While the fans in Dallas (and Cleveland) are understandably elated at the outcome of the NBA finals, I feel some sadness. One of our greatest modern basketball players, Lebron James, obviously overcome by the series loss of his nouveau Heat, has exposed the raw underbelly of professional sports by what could be the most insensitive, hurtful post-game comment since the invention of ESPN. Others will talk and write about the Heat's performance, in particular about the disappointing effort of James. I was troubled more by the sentiments he candidly expressed. In the post-game interview, James said:
"All the people that were rooting on me to fail, at the end of the day, they have to wake up tomorrow and have the same life that they had before they woke up today. They have the same personal problems they had today. I'm going to continue to live the way I want to live and continue to do the things that I want to do with me and my family and be happy with that. They can get a few days or a few months or whatever the case may be on being happy about not only myself, but the Miami Heat not accomplishing their goal. But they have to get back to the real world at some point."
While Lebron was certainly accurate -- we all woke up today with the same life we had yesterday -- he will not. He had again besmirched his reputation. He seems to be ready to cash in whatever chips of public good will he had remaining after his "Escape to South Beach" escapade last year.
Lebron James is not the first public person to demonstrate acute arrogance and an utter disdain for the general public. One would have thought, however, that Lebron would have learned to handle failure by now. His remark reminded me of Richard Nixon castigating the press after losing the governor's race in California in 1962: "You won't have Nixon to kick around anymore because, gentlemen, this is my last press conference." Nixon, of course, did not keep this promise, much to our national regret. Lebron will likely get some good public relations coaching over the summer and come back ready to lead his Heat teammates towards their first championship, assuming there is a season this fall -- a major assumption considering the current state of the labor talks.
We have a tacit arrangement with professional athletes that requires both sides of the bargain to stay within their appointed roles. As fans, we complain about our heroes when they fail to perform up to our expectations. We complain about how much they get paid. We criticize their lack of loyalty. We share their victories and suffer along with them when they lose. In exchange, professional athletes are supposed to perform to the best of their abilities and thank us for our support. We can ridicule them. They cannot ridicule us.
Occasionally, both sides break the bargain. Fans have been known to throw things at athletes while they are playing. Hurling epithets is allowed; nine-volt batteries are not. We must also stay off the playing surface. They play the game; we don't. Occasionally, when lubricated with enough beer we forget those limitations and run out on field, but for the most part we respect the proscenium boundaries. Athletes are our heroes and (like it or not) our role models and, in exchange for the public glory and their abundant pay, they relinquish some of their privacy.
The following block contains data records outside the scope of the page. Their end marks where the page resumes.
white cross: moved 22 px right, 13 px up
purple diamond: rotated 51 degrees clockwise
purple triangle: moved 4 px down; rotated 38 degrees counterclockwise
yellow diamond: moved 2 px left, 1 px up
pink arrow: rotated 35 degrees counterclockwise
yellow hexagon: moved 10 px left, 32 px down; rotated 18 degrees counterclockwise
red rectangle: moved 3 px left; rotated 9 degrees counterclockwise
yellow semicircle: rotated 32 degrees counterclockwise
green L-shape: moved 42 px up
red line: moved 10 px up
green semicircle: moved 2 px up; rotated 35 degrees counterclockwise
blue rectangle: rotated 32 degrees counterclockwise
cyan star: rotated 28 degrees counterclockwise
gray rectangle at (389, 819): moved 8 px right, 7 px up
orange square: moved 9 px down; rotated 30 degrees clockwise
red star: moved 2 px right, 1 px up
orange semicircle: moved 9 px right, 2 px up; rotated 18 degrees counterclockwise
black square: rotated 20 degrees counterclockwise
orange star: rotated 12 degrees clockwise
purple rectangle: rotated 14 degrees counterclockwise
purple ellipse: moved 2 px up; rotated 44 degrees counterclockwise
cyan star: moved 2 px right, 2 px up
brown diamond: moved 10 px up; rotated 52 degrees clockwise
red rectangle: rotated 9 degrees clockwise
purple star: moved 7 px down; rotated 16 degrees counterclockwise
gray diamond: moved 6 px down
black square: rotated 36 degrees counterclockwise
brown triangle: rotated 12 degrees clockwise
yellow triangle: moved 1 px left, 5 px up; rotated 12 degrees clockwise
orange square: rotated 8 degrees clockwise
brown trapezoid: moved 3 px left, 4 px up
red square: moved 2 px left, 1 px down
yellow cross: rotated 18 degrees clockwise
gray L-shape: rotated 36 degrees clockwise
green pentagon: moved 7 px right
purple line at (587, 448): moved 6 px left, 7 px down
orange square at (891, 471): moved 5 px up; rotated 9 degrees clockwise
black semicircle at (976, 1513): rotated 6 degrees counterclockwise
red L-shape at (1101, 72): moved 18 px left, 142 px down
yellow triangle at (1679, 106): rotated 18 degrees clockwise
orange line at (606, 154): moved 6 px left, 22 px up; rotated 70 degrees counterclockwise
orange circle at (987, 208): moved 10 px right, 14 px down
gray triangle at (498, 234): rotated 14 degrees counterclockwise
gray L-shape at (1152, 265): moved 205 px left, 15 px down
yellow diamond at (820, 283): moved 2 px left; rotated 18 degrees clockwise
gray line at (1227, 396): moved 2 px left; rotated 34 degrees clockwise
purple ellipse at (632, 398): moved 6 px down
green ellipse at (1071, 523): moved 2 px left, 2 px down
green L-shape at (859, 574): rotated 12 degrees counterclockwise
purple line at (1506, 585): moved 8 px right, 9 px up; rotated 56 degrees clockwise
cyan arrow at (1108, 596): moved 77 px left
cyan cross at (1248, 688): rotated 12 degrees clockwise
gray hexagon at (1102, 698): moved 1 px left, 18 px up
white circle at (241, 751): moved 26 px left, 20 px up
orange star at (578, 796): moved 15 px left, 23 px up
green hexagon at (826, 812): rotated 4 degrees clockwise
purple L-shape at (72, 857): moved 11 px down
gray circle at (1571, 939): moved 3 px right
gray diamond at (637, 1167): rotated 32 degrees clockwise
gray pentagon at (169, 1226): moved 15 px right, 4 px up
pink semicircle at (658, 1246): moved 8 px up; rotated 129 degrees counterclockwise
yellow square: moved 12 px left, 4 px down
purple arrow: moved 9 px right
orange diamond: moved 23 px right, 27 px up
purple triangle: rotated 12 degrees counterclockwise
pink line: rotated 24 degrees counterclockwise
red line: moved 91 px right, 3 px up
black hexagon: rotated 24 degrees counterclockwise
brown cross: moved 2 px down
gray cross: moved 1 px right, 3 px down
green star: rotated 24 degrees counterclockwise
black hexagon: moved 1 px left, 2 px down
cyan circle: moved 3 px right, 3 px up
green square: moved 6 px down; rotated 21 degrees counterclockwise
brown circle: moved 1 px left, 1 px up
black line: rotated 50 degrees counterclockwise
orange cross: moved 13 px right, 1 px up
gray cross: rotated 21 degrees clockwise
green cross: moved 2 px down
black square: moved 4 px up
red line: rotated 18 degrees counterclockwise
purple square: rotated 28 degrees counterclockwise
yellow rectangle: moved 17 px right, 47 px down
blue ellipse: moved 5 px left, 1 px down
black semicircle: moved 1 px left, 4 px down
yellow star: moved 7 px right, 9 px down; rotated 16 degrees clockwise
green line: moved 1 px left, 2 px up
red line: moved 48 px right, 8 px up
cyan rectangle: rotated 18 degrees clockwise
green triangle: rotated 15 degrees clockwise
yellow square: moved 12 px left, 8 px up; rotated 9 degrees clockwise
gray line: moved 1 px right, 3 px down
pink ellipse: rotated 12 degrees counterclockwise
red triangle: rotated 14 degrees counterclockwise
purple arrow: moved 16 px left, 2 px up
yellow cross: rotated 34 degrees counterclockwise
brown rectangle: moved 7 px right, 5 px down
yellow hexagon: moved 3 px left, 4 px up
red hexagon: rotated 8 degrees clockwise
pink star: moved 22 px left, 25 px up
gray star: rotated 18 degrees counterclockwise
Most athletes understand those rules, although that has not always been the case. Ty Cobb once entered the stands in New York to beat up a severely handicapped heckler. When he was not beating up fans, he was attacking hotel service workers and beating up his teammates. Thank goodness, he was the exception and not the rule. And then there are the athletes who used performance-enhancing drugs. While clearly violating either the rules of the game or the law, they have only done so to try to play better. For a while, we even enjoyed their enhanced performances.
But athletes should not remind us about the hum-drum lives we lead as compared with their lives -- the lives of the rich and famous. Lebron was understandably upset, and maybe he can be excused. In less than a year, however, he has transformed his personae from the shining knight of Akron, Ohio to the spoiled brat of South Beach. That's a shame.